[Opening INPUT DATA section]
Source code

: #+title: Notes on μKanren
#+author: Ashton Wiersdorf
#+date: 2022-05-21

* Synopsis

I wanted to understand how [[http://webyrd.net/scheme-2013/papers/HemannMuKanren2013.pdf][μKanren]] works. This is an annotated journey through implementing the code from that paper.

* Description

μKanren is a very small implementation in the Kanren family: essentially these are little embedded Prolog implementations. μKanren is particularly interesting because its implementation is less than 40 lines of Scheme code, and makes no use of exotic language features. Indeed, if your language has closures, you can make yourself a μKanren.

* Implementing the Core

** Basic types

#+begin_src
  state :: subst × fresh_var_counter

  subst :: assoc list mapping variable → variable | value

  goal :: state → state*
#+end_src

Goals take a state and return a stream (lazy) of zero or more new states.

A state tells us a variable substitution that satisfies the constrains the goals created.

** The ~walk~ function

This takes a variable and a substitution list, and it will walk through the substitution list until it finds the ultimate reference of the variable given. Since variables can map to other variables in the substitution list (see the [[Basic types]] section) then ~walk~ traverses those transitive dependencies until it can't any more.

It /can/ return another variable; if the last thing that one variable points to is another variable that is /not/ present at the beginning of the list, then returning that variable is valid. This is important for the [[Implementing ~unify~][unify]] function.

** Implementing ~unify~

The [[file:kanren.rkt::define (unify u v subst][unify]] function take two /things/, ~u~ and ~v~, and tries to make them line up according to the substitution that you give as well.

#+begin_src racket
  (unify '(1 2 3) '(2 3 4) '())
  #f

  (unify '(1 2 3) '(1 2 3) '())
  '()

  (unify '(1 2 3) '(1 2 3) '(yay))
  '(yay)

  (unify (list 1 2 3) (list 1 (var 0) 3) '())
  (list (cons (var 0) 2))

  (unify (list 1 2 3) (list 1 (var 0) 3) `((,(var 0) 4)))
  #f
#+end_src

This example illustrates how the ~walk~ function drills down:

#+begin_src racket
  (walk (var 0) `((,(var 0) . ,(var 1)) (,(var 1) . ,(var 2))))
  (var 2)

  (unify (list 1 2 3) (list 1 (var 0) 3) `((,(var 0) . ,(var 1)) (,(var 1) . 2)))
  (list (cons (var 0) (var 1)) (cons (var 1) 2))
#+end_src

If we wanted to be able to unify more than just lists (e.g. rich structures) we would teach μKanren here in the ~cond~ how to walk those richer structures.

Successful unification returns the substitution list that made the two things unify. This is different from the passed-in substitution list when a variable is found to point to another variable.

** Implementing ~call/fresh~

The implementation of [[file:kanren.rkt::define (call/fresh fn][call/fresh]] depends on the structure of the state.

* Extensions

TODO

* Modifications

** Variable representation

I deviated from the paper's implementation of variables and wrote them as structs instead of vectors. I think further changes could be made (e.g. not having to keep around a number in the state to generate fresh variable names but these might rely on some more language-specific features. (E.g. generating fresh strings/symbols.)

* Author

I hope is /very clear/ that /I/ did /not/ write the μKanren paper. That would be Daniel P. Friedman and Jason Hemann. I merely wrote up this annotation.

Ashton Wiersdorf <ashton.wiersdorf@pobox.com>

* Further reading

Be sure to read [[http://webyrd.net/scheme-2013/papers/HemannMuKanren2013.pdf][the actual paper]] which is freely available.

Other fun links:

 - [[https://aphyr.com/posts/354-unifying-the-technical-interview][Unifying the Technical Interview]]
[Closing INPUT DATA section]
▶ **THE PROBLEM**
Would you output every record above exactly as it stands?

▶ **SOLUTION FOR THIS EXERCISE**
Source code

: #+title: Notes on μKanren
#+author: Ashton Wiersdorf
#+date: 2022-05-21

* Synopsis

I wanted to understand how [[http://webyrd.net/scheme-2013/papers/HemannMuKanren2013.pdf][μKanren]] works. This is an annotated journey through implementing the code from that paper.

* Description

μKanren is a very small implementation in the Kanren family: essentially these are little embedded Prolog implementations. μKanren is particularly interesting because its implementation is less than 40 lines of Scheme code, and makes no use of exotic language features. Indeed, if your language has closures, you can make yourself a μKanren.

* Implementing the Core

** Basic types

#+begin_src
  state :: subst × fresh_var_counter

  subst :: assoc list mapping variable → variable | value

  goal :: state → state*
#+end_src

Goals take a state and return a stream (lazy) of zero or more new states.

A state tells us a variable substitution that satisfies the constrains the goals created.

** The ~walk~ function

This takes a variable and a substitution list, and it will walk through the substitution list until it finds the ultimate reference of the variable given. Since variables can map to other variables in the substitution list (see the [[Basic types]] section) then ~walk~ traverses those transitive dependencies until it can't any more.

It /can/ return another variable; if the last thing that one variable points to is another variable that is /not/ present at the beginning of the list, then returning that variable is valid. This is important for the [[Implementing ~unify~][unify]] function.

** Implementing ~unify~

The [[file:kanren.rkt::define (unify u v subst][unify]] function take two /things/, ~u~ and ~v~, and tries to make them line up according to the substitution that you give as well.

#+begin_src racket
  (unify '(1 2 3) '(2 3 4) '())
  #f

  (unify '(1 2 3) '(1 2 3) '())
  '()

  (unify '(1 2 3) '(1 2 3) '(yay))
  '(yay)

  (unify (list 1 2 3) (list 1 (var 0) 3) '())
  (list (cons (var 0) 2))

  (unify (list 1 2 3) (list 1 (var 0) 3) `((,(var 0) 4)))
  #f
#+end_src

This example illustrates how the ~walk~ function drills down:

#+begin_src racket
  (walk (var 0) `((,(var 0) . ,(var 1)) (,(var 1) . ,(var 2))))
  (var 2)

  (unify (list 1 2 3) (list 1 (var 0) 3) `((,(var 0) . ,(var 1)) (,(var 1) . 2)))
  (list (cons (var 0) (var 1)) (cons (var 1) 2))
#+end_src

If we wanted to be able to unify more than just lists (e.g. rich structures) we would teach μKanren here in the ~cond~ how to walk those richer structures.

Successful unification returns the substitution list that made the two things unify. This is different from the passed-in substitution list when a variable is found to point to another variable.

** Implementing ~call/fresh~

The implementation of [[file:kanren.rkt::define (call/fresh fn][call/fresh]] depends on the structure of the state.

* Extensions

TODO

* Modifications

** Variable representation

I deviated from the paper's implementation of variables and wrote them as structs instead of vectors. I think further changes could be made (e.g. not having to keep around a number in the state to generate fresh variable names but these might rely on some more language-specific features. (E.g. generating fresh strings/symbols.)

* Author

I hope is /very clear/ that /I/ did /not/ write the μKanren paper. That would be Daniel P. Friedman and Jason Hemann. I merely wrote up this annotation.

Ashton Wiersdorf <ashton.wiersdorf@pobox.com>

* Further reading

Be sure to read [[http://webyrd.net/scheme-2013/papers/HemannMuKanren2013.pdf][the actual paper]] which is freely available.

Other fun links:

 - [[https://aphyr.com/posts/354-unifying-the-technical-interview][Unifying the Technical Interview]]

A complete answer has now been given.